I learned later that the constant chattering is actually a defense mechanism, crafted so as to confuse a preditor who might be intent on picking off one of their number--the loud group conversation makes it difficult for a preditor to focus on any one bird, thus improving each bird's chances of survival. But that's not entirely relevant for this entry.

There is a colony of bushtits who live in a fat, shrubby tree in front of an apartment building on College Avenue. They've been hanging out there for at least two years, and when I walk to or from work I enjoy hearing their manic little voices--until, of course, someone comes out of the building or walks by on the sidewalk, at which point all the chattering goes silent for perhaps a second or two, then resumes. One morning, I swear they followed me to work, straggling from tree to bush behind me until we reached my office six blocks away.

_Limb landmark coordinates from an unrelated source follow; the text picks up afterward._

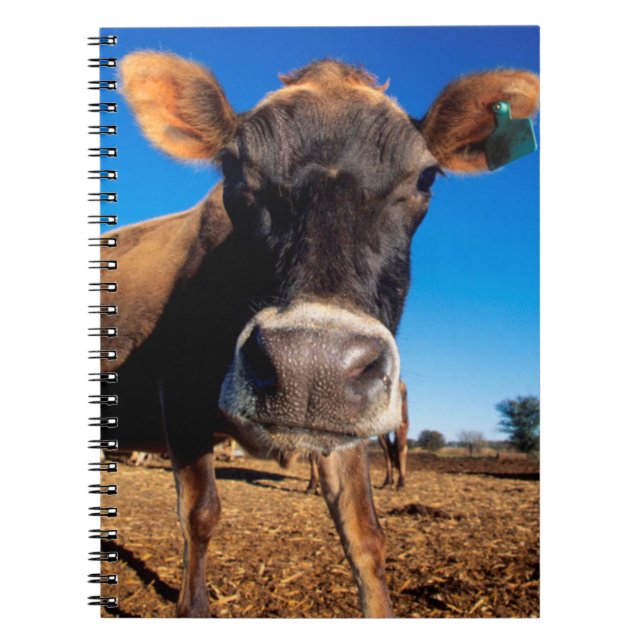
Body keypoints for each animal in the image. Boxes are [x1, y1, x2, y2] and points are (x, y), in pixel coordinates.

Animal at [100, 52, 538, 617]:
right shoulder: (177, 391)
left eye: (426, 177)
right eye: (232, 168)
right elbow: (199, 514)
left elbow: (364, 533)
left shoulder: (348, 421)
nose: (311, 365)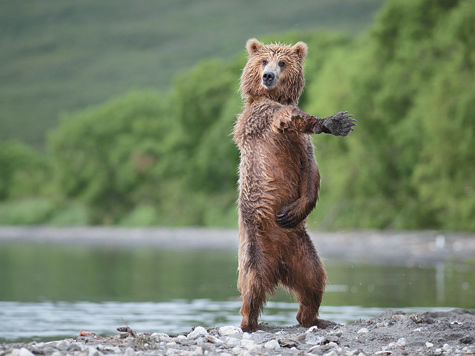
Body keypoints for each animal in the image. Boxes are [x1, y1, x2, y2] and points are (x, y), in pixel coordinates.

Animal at [234, 37, 356, 332]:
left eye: (282, 62)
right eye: (263, 61)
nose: (268, 76)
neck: (271, 97)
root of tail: (278, 267)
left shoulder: (302, 147)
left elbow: (311, 172)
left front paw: (292, 211)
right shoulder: (264, 118)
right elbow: (289, 117)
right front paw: (331, 122)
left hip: (301, 248)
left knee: (314, 279)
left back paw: (314, 318)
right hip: (255, 245)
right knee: (252, 283)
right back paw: (249, 322)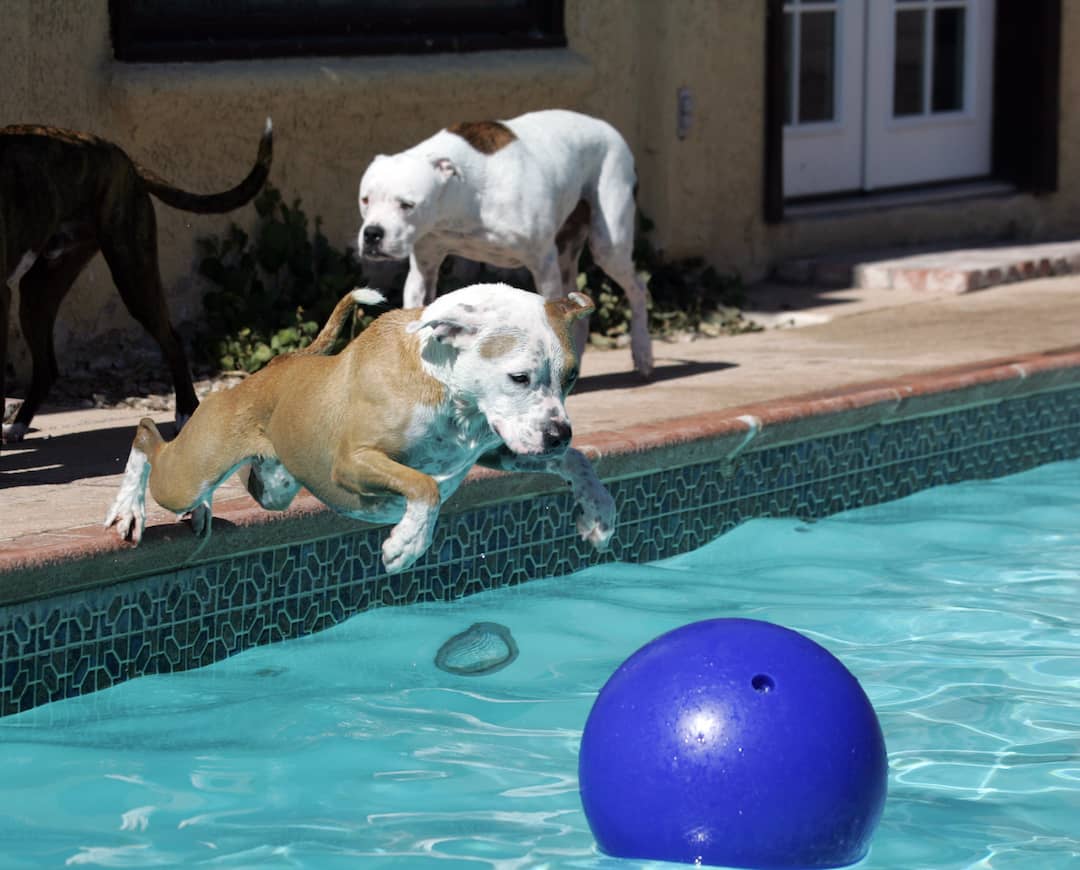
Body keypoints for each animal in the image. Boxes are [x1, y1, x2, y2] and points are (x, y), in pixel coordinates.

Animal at [358, 107, 652, 377]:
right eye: (365, 199)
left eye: (407, 204)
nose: (372, 233)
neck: (462, 198)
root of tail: (606, 126)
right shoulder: (424, 269)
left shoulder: (544, 265)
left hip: (609, 245)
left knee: (637, 288)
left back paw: (643, 352)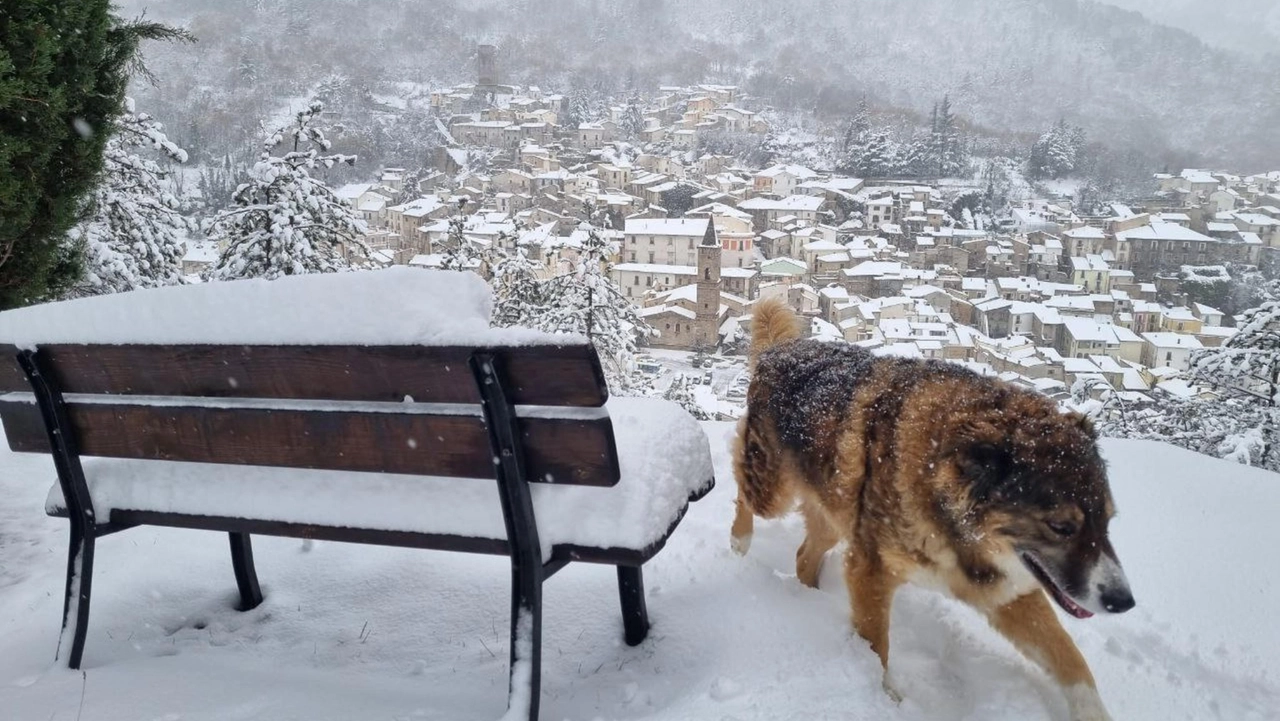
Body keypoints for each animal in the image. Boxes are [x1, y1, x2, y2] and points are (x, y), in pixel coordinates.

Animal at [737, 295, 1136, 717]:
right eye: (1061, 527)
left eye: (1108, 522)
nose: (1123, 601)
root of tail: (782, 349)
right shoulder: (870, 569)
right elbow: (876, 647)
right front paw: (883, 700)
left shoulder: (1007, 592)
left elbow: (1071, 660)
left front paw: (1094, 714)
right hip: (771, 489)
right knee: (743, 491)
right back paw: (739, 541)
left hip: (835, 511)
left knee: (804, 555)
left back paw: (811, 598)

But a few days ago, I noticed something different. The chatter comes from the opposite side of the street now; the bushtits have moved house.

The tree they have moved to is remarkably similar to the one they moved out of, not only in size and height but also in position--it too is in front of an apartment building, near the front door. And it is literally almost exactly across the street from the old home shrub. Yet the whole colony is there, still chattering madly, apparently pleased with their new living quarters.

I still walk past them nearly every day, only now I have to turn my attention to my right rather than to my left to see them. Sometimes I stop and talk to them, and listen to their focused silence as they take in my words. I tell them they are funny and cute and thank them for being my constant, a little bit of happy mad chatter in a world that for me for awhile now has been a difficult uphill climb. The bushtits seem fiercely optimistic, somehow. And that, much more so than writing about the good and evil of trying to be an artist in the world, has been very very good for me to take in.